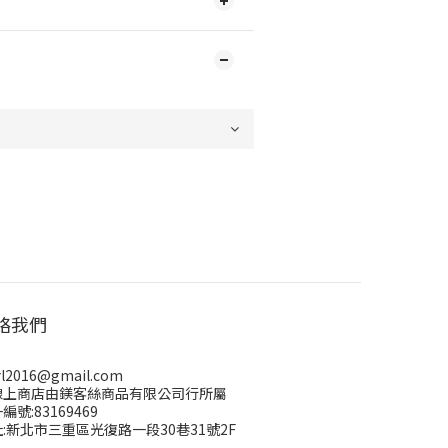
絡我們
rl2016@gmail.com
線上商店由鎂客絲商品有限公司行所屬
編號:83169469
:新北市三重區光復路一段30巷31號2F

...

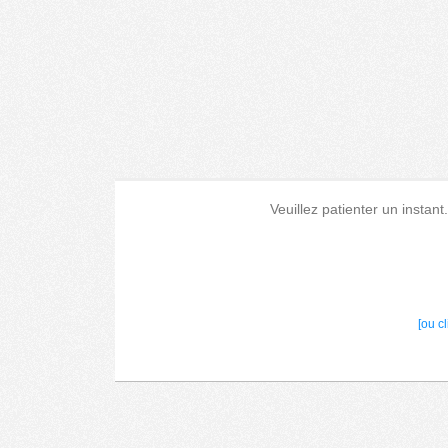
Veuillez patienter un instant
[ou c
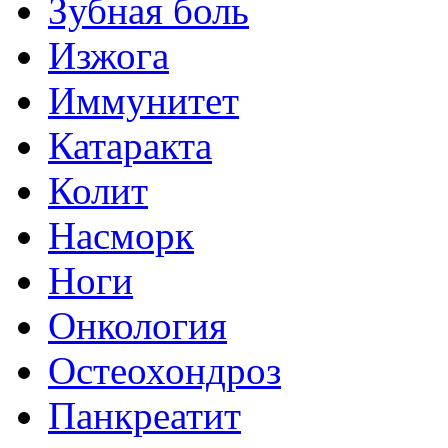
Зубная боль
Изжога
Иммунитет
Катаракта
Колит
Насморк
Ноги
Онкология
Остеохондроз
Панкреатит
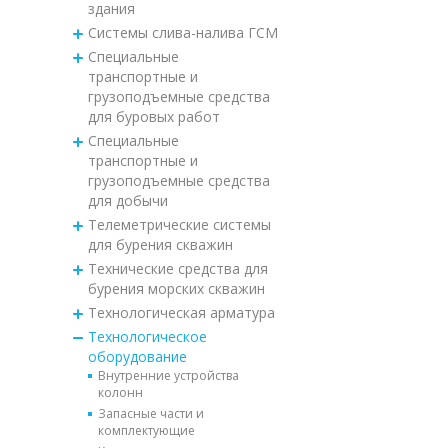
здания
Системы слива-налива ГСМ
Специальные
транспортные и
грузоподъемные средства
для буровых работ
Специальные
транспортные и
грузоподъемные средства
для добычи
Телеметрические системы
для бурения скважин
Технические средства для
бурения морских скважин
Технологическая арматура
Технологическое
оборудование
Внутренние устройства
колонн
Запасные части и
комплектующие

--

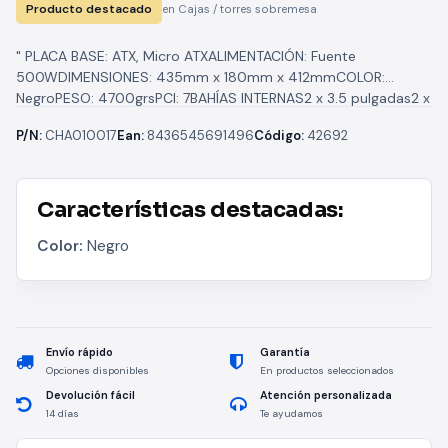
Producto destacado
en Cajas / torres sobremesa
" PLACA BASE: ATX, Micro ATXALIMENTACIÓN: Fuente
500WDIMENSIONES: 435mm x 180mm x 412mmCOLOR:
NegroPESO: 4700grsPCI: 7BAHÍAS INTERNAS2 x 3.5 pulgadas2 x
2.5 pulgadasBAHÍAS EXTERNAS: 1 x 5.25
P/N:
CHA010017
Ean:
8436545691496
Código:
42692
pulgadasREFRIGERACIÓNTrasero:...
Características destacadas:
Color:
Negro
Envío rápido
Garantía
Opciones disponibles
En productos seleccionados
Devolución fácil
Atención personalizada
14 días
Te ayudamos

WORK REQUEST »
Look above for the line with "En productos seleccionados" and the line with "Te ayudamos", and reproduce exactly those two lines plus every line between, nothing more.

FINAL ANSWER »
En productos seleccionados
Devolución fácil
Atención personalizada
14 días
Te ayudamos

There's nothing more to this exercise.